- _ASSIGNMENT_: Give an exact copy of the line that has "left knee: (1119, 479)" and of every line below it, through the last, with nothing else.

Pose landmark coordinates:

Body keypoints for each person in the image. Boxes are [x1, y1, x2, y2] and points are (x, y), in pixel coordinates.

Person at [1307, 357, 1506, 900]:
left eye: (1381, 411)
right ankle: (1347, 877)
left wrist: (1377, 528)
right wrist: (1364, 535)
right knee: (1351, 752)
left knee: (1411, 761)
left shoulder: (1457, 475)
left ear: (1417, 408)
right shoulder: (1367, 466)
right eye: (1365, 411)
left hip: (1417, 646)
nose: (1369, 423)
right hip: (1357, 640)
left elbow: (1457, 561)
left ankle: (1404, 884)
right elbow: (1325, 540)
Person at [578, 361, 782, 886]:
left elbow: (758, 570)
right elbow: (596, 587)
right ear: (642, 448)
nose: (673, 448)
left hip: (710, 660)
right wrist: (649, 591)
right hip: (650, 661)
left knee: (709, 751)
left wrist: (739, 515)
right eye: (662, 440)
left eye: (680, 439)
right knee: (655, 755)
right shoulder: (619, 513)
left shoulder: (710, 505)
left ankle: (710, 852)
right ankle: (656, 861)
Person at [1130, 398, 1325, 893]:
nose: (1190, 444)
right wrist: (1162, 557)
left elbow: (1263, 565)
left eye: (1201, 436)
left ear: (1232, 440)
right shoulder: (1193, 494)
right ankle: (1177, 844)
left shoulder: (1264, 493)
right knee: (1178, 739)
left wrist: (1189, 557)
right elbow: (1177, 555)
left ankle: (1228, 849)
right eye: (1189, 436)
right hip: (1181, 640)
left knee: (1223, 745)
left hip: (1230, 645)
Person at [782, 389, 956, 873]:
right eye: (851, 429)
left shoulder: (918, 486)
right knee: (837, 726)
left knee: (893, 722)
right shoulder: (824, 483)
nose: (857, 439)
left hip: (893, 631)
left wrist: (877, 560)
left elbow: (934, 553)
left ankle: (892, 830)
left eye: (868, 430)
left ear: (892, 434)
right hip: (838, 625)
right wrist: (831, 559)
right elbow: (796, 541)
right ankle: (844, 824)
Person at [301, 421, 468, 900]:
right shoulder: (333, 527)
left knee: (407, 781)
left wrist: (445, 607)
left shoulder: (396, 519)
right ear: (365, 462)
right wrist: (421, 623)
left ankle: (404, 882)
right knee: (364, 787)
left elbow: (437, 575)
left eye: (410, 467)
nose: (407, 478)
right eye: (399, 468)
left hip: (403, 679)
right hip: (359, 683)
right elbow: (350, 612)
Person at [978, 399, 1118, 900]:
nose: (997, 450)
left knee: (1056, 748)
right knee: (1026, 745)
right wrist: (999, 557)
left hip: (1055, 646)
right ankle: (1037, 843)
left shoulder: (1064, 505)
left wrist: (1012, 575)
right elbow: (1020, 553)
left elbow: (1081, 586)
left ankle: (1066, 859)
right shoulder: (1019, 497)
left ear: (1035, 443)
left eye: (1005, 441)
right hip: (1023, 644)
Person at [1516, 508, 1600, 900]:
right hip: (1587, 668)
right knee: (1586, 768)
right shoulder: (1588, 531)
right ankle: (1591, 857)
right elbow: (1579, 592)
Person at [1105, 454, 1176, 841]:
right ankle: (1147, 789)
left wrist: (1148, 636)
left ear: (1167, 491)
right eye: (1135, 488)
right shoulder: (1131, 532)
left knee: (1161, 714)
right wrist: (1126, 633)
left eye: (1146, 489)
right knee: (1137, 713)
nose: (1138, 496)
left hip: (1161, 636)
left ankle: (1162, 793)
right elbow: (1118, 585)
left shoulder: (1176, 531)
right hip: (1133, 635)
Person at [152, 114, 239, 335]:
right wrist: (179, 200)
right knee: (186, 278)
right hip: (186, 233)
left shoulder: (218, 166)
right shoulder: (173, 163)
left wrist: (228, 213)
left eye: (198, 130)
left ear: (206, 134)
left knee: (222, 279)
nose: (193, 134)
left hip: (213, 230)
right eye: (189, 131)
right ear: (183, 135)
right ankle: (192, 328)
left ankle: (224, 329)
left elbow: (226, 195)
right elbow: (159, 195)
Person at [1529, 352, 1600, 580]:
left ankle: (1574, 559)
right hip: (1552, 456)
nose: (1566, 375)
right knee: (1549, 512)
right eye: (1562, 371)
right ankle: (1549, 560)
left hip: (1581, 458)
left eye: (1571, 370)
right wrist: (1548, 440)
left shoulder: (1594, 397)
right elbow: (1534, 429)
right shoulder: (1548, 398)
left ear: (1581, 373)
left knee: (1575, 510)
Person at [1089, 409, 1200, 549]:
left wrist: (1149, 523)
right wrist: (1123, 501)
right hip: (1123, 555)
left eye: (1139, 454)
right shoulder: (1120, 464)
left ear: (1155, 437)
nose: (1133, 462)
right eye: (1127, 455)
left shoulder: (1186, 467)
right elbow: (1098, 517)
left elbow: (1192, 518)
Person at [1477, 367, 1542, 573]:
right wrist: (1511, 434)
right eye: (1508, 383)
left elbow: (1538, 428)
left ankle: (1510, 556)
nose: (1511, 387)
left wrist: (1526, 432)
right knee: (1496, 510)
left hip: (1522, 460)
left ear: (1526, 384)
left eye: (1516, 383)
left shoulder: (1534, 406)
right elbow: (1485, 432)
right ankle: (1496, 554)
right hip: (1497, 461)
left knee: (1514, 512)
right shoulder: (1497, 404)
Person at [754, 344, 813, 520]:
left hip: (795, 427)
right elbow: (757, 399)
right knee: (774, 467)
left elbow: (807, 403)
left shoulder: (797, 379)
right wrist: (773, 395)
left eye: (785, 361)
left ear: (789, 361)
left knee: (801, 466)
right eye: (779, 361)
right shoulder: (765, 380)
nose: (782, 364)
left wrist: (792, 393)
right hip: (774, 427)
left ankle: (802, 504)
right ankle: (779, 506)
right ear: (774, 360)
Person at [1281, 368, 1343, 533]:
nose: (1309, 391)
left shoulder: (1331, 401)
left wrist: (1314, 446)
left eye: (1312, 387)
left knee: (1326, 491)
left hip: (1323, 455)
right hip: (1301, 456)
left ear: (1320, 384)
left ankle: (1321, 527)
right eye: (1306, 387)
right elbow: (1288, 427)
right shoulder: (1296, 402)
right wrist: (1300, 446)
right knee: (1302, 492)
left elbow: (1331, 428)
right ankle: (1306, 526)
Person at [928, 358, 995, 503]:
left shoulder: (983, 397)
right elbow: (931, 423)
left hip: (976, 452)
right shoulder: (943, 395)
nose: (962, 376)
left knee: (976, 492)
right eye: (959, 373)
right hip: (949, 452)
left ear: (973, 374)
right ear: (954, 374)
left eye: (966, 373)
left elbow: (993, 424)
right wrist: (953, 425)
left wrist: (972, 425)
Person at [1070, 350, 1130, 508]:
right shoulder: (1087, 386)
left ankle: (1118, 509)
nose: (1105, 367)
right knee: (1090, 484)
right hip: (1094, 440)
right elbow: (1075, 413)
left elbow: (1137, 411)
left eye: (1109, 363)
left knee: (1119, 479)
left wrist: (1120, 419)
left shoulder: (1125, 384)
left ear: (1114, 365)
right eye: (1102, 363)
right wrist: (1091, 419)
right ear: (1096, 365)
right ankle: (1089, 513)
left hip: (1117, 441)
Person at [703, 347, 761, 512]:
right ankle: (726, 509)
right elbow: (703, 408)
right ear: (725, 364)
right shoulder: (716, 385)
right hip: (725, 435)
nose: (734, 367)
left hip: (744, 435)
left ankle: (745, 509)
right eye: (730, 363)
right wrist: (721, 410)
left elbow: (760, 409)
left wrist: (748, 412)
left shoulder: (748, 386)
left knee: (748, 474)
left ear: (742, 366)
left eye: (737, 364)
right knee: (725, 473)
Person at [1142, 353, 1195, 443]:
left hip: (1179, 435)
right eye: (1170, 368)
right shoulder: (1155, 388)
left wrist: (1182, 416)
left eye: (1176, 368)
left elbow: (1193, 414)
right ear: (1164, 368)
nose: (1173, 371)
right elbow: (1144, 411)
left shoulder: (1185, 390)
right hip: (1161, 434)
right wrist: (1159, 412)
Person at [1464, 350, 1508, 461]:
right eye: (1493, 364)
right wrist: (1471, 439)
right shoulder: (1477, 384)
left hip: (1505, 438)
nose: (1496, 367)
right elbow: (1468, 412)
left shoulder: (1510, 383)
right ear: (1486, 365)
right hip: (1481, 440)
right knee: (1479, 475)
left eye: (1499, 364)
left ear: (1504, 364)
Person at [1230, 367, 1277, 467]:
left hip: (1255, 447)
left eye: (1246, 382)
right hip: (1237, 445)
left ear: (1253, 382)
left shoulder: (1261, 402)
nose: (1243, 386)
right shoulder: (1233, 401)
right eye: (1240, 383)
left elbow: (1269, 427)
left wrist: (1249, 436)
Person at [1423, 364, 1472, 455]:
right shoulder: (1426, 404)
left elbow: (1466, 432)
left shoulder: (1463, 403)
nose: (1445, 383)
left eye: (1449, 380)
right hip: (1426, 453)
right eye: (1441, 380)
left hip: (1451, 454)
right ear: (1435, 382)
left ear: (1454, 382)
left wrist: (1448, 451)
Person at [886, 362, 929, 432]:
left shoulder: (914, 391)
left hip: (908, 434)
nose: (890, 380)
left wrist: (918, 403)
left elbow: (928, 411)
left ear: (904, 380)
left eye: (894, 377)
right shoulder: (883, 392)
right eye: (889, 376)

- _THE COMPLETED TASK_:
left knee: (1119, 479)
left wrist: (1120, 419)
left shoulder: (1125, 384)
left ear: (1114, 365)
right eye: (1102, 363)
right wrist: (1091, 419)
right ear: (1096, 365)
right ankle: (1089, 513)
left hip: (1117, 441)
Person at [703, 347, 761, 512]:
right ankle: (726, 509)
right elbow: (703, 408)
right ear: (725, 364)
right shoulder: (716, 385)
right hip: (725, 435)
nose: (734, 367)
left hip: (744, 435)
left ankle: (745, 509)
right eye: (730, 363)
right wrist: (721, 410)
left elbow: (760, 409)
left wrist: (748, 412)
left shoulder: (748, 386)
left knee: (748, 474)
left ear: (742, 366)
left eye: (737, 364)
right knee: (725, 473)
Person at [1142, 353, 1195, 443]:
left hip: (1179, 435)
right eye: (1170, 368)
right shoulder: (1155, 388)
left wrist: (1182, 416)
left eye: (1176, 368)
left elbow: (1193, 414)
right ear: (1164, 368)
nose: (1173, 371)
right elbow: (1144, 411)
left shoulder: (1185, 390)
right hip: (1161, 434)
right wrist: (1159, 412)
Person at [1464, 350, 1508, 461]:
right eye: (1493, 364)
right wrist: (1471, 439)
right shoulder: (1477, 384)
left hip: (1505, 438)
nose: (1496, 367)
right elbow: (1468, 412)
left shoulder: (1510, 383)
right ear: (1486, 365)
right hip: (1481, 440)
right knee: (1479, 475)
left eye: (1499, 364)
left ear: (1504, 364)
Person at [1230, 367, 1277, 467]:
left hip: (1255, 447)
left eye: (1246, 382)
right hip: (1237, 445)
left ear: (1253, 382)
left shoulder: (1261, 402)
nose: (1243, 386)
right shoulder: (1233, 401)
right eye: (1240, 383)
left elbow: (1269, 427)
left wrist: (1249, 436)
Person at [1423, 364, 1472, 455]:
right shoulder: (1426, 404)
left elbow: (1466, 432)
left shoulder: (1463, 403)
nose: (1445, 383)
left eye: (1449, 380)
right hip: (1426, 453)
right eye: (1441, 380)
left hip: (1451, 454)
right ear: (1435, 382)
left ear: (1454, 382)
left wrist: (1448, 451)
Person at [886, 362, 929, 432]:
left shoulder: (914, 391)
left hip: (908, 434)
nose: (890, 380)
left wrist: (918, 403)
left elbow: (928, 411)
left ear: (904, 380)
left eye: (894, 377)
right shoulder: (883, 392)
right eye: (889, 376)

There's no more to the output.